(Beginning of Dataset extract)
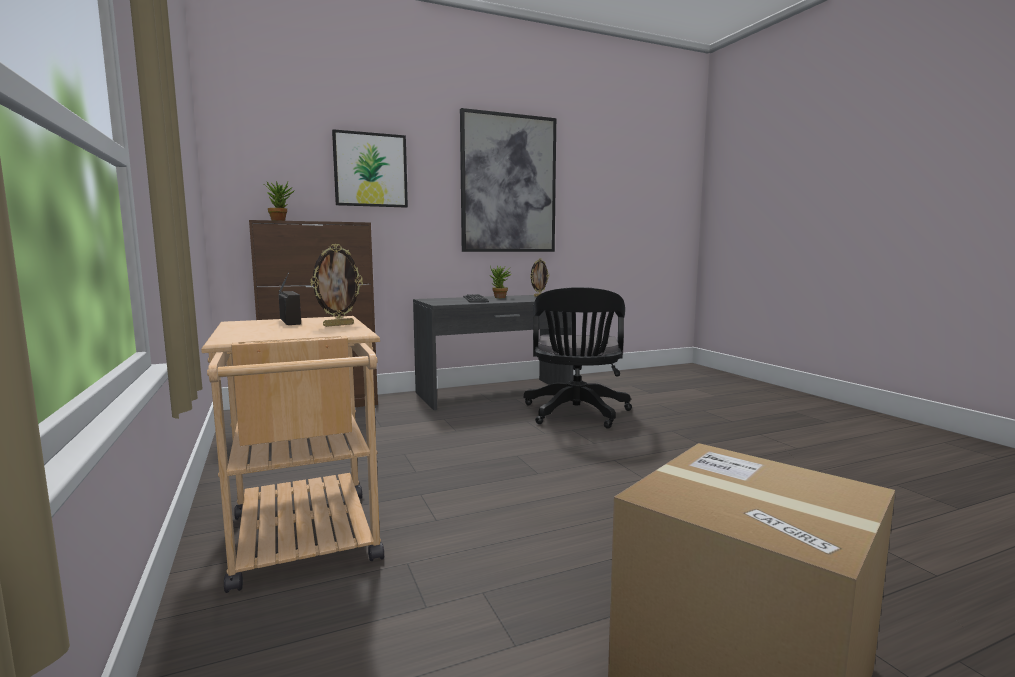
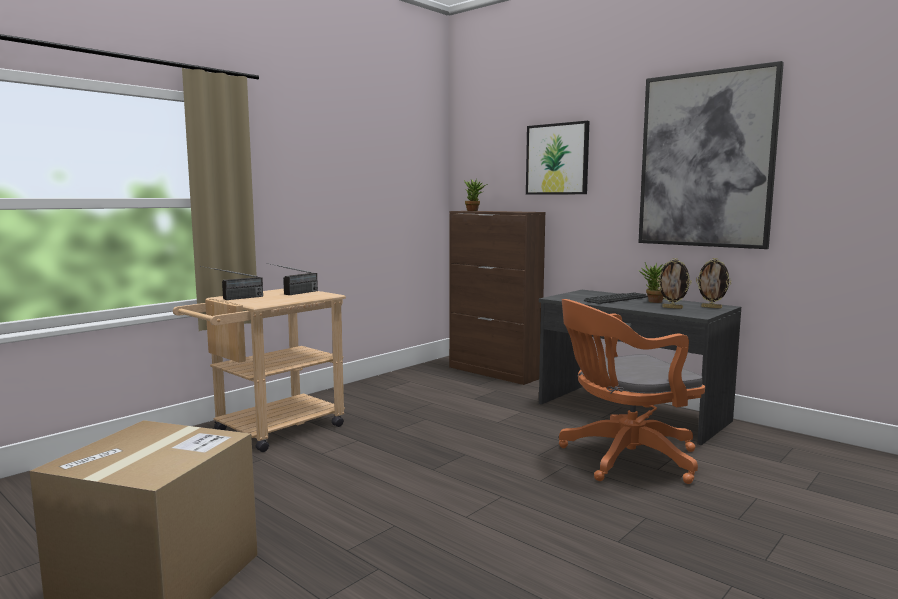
camera: 65 degrees right, 0 degrees up
(265, 337) = (233, 299): none -> radio
(338, 325) = (291, 299): picture frame -> picture frame (672, 308)
(576, 414) = (623, 459): black office chair -> orange office chair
(End of Dataset extract)
▶ **How to complete this task**: Excluding all images, transcribe the material word for word.

▶ **Solution to the exercise**:
camera: 65 degrees right, 0 degrees up
(265, 337) = (233, 299): none -> radio
(338, 325) = (291, 299): picture frame -> picture frame (672, 308)
(576, 414) = (623, 459): black office chair -> orange office chair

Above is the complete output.